Faudra-t-il payer pour avoir le droit de lire du texte en ligne ? C’est en substance la question qui a été soulevée devant les juridictions anglaises dans un procès mettant en cause une agence de relations publiques et la Newspaper Licensing Agency Limited (NLA), société de gestion collective représentant des éditeurs de presse.
En 1997, Richard Stallman mettait en évidence la notion de droit de lire dans un texte d'anticipation. « Dans ses cours sur les logiciels, Dan avait appris que chaque livre avait un moniteur de copyright qui rapportait quand et où il était lu, et par qui, à la Centrale des licences. (Elle utilisait ces informations pour attraper les lecteurs pirates, mais aussi pour vendre des renseignements personnels à des détaillants.) La prochaine fois que son ordinateur serait en réseau, la Centrale des licences s'en rendrait compte. Dan, comme propriétaire d'ordinateur, subirait les punitions les plus sévères — pour ne pas avoir tout tenté pour éviter le délit »(extrait du Droit de Lire, février 1997).

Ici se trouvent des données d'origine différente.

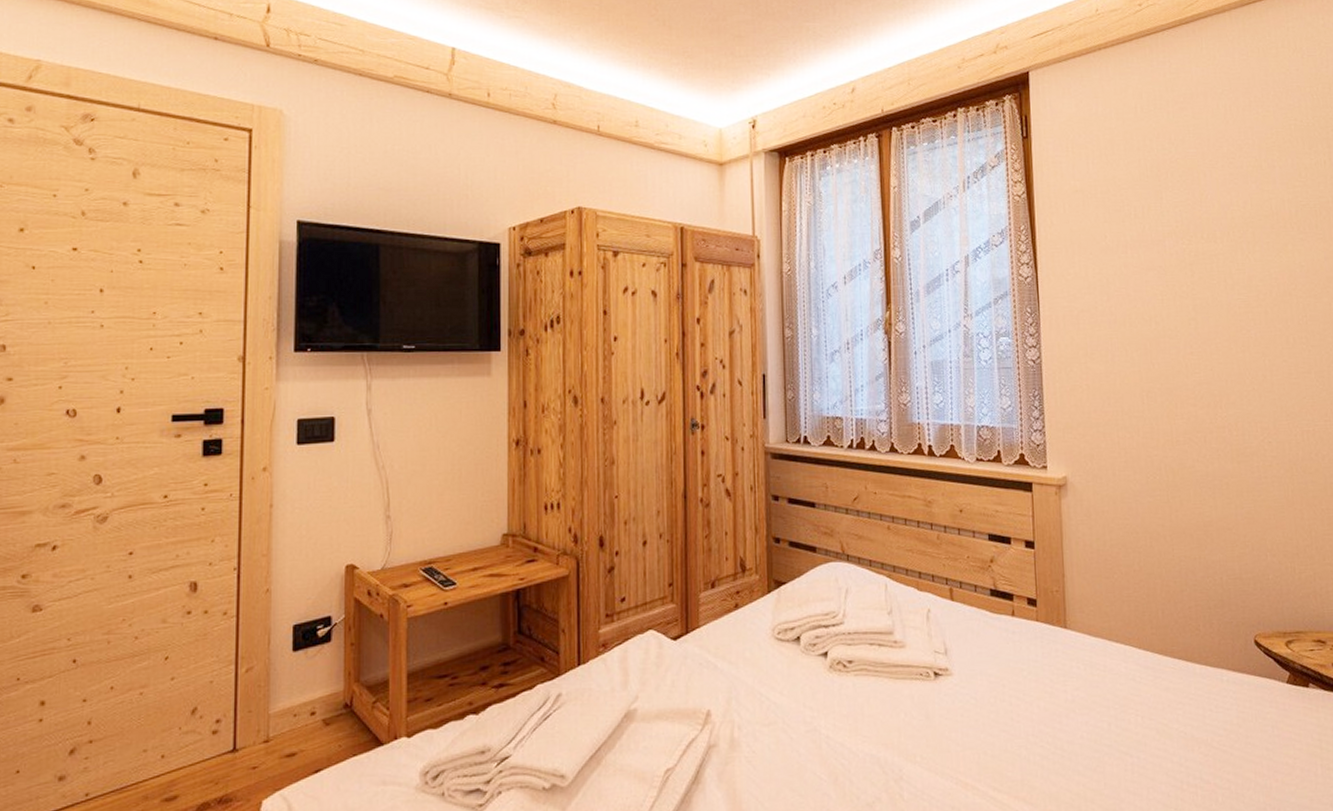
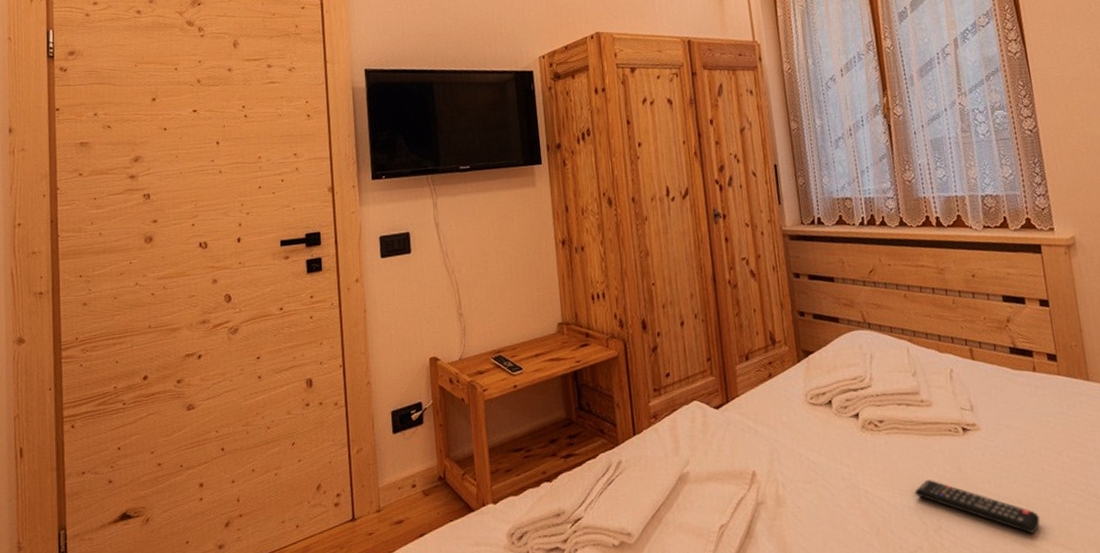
remote control: none [878,727,1004,787] -> present [914,480,1040,534]

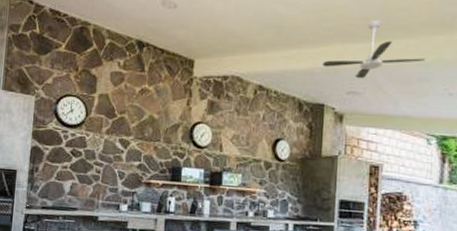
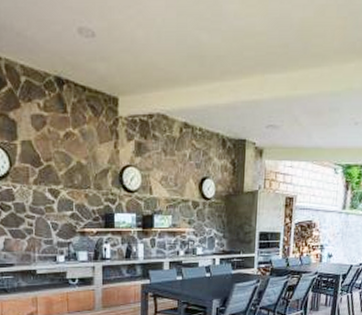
ceiling fan: present [322,19,426,79] -> none [244,47,337,112]

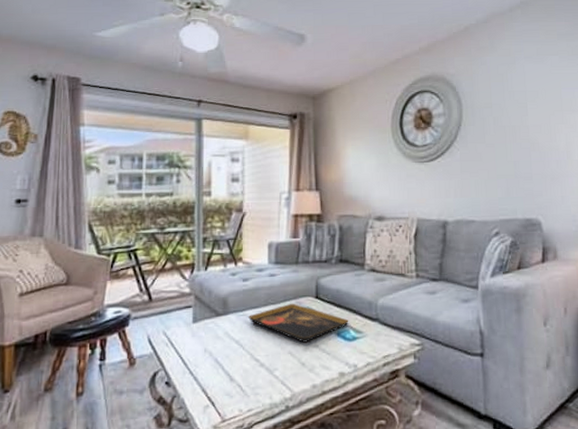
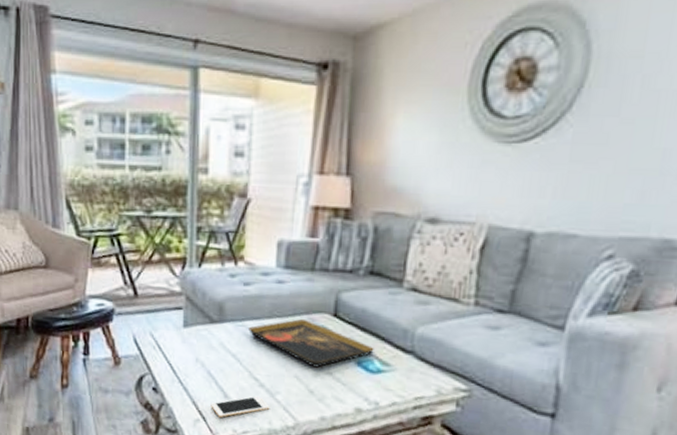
cell phone: none [218,375,270,400] -> present [210,395,270,417]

Quelques années plus tard, le sujet est très sérieusement posé outre-Manche, dans le cadre d’un contentieux mettant en cause la NLA. Quand l’internaute lit un texte en ligne et procède du même coup à une copie temporaire sur son ordinateur, peut-on évoquer la mise en jeu d’une exception au droit d’auteur ou est-on dans le droit exclusif ? L'alternative n'est pas sans effet puisque dans ce dernier cas, cela exigerait l’autorisation des ayants droit qui seraient du même coup en capacité de monnayer cet accès. Cela reviendrait finalement à faire payer le droit de voir, le droit de lire sur le Net.

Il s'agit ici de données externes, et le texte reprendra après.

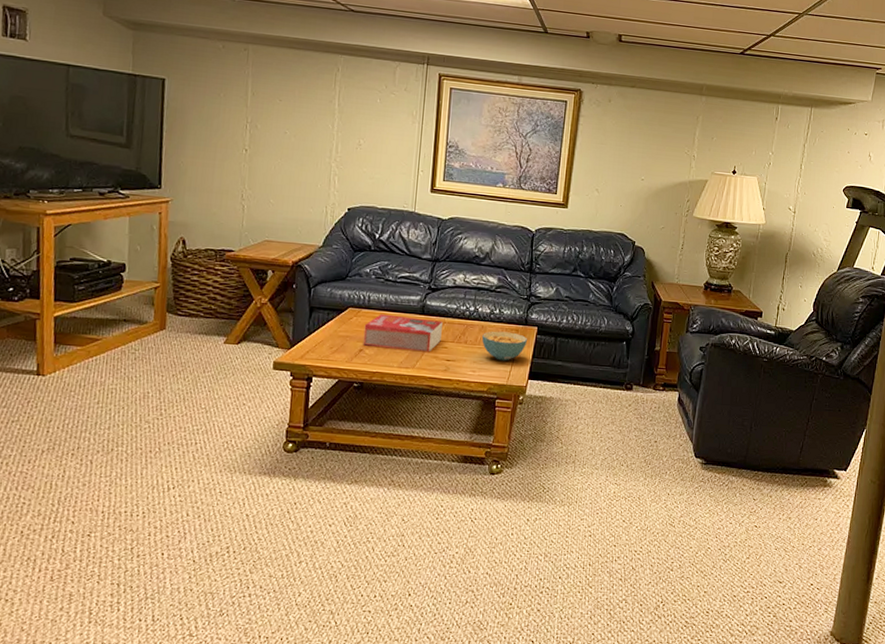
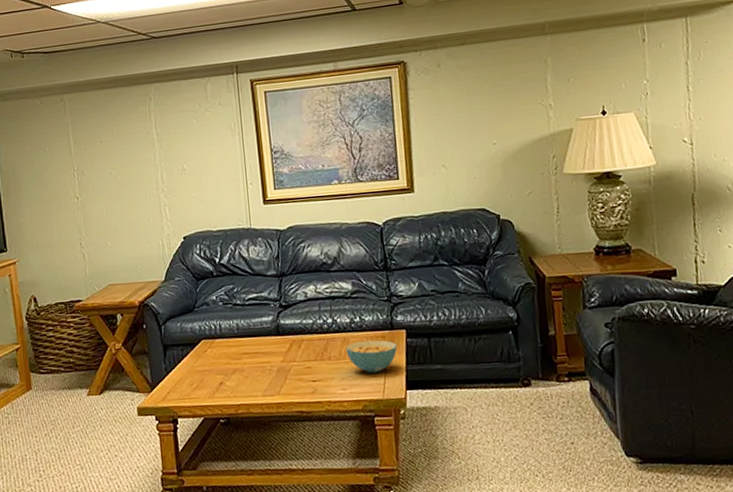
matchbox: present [363,314,443,352] -> none [220,339,303,378]

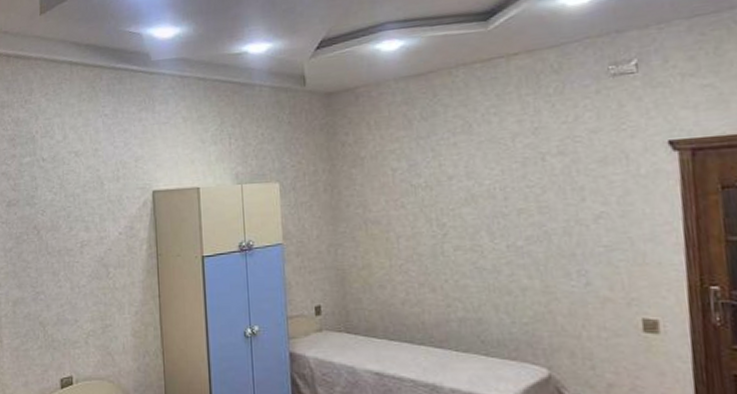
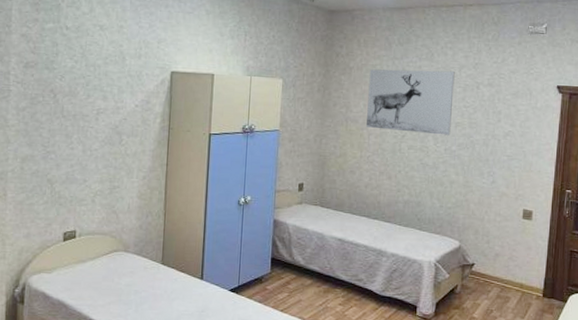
wall art: none [387,143,512,229] -> present [365,69,455,136]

Droit de lire et exceptions au droit d'auteur
Dans cette affaire, l’agence Meltwater utilise un robot pour explorer les différents sites de presse. Elle adresse alors une veille presse par mails à ses propres clients avec des liens vers ces articles. Problème : quid lorsque ces données sont seulement accessibles depuis le site web de l’agence ? La Cour d’appel a déjà considéré qu’aucune exception ne couvrait cet accès pas même la copie temporaire et technique qui ne vise que la copie fortuite et intermédiaire (commentaire en anglais). Selon l’article 5§1 de la directive 2001/29, en effet, un acte de reproduction n’est exempté du droit de reproduction que s’il remplit une série de conditions, notamment si « l’unique finalité de ce procédé est de permettre une transmission dans un réseau entre tiers par un intermédiaire ou une utilisation licite d’une œuvre ou d’un objet protégé. » Cette notion d’utilisation « licite » joue ici les grains de sable.
Le 17 avril dernier, la Cour Suprême du Royaume Uni a quelque peu atténué les solutions dégagées par les juges du fond en posant clairement les termes du débat : « si le simple fait de voir un contenu protégé par le droit d’auteur sans téléchargement ou impression est une contrefaçon, estime-t-elle, alors ceux qui naviguent sur internet « sont susceptibles involontairement d’engager leur responsabilité, au moins en principe » (le jugement, une présentation de cette affaire en français).
On devine sans mal les effets d’une telle jurisprudence à l’échelle européenne puisqu’il suffirait de se promener sur une page web protégée par le droit d’auteur pour être éligible à la sanction. « Cela semble être un résultat inacceptable qui conduirait à qualifier de contrefacteurs des millions d’utilisateurs ordinaires de l’Internet à travers l’Europe, ceux qui utilisent des navigateurs ou des moteurs de recherches à des fins privées ou commerciales » écrit déjà la Cour suprême.
Celle-ci a donc déposé une question préjudicielle dont on connait désormais le contenu (voir la capture ci-dessus). Elle vise à savoir si le simple fait de surfer sur des contenus protégés tombe ou non sous le coup de l’exception de copie technique. En cas de réponse négative, cela pourrait signifier un passage obligé par le tiroir-caisse et un bel et radieux avenir pour les ayants droit.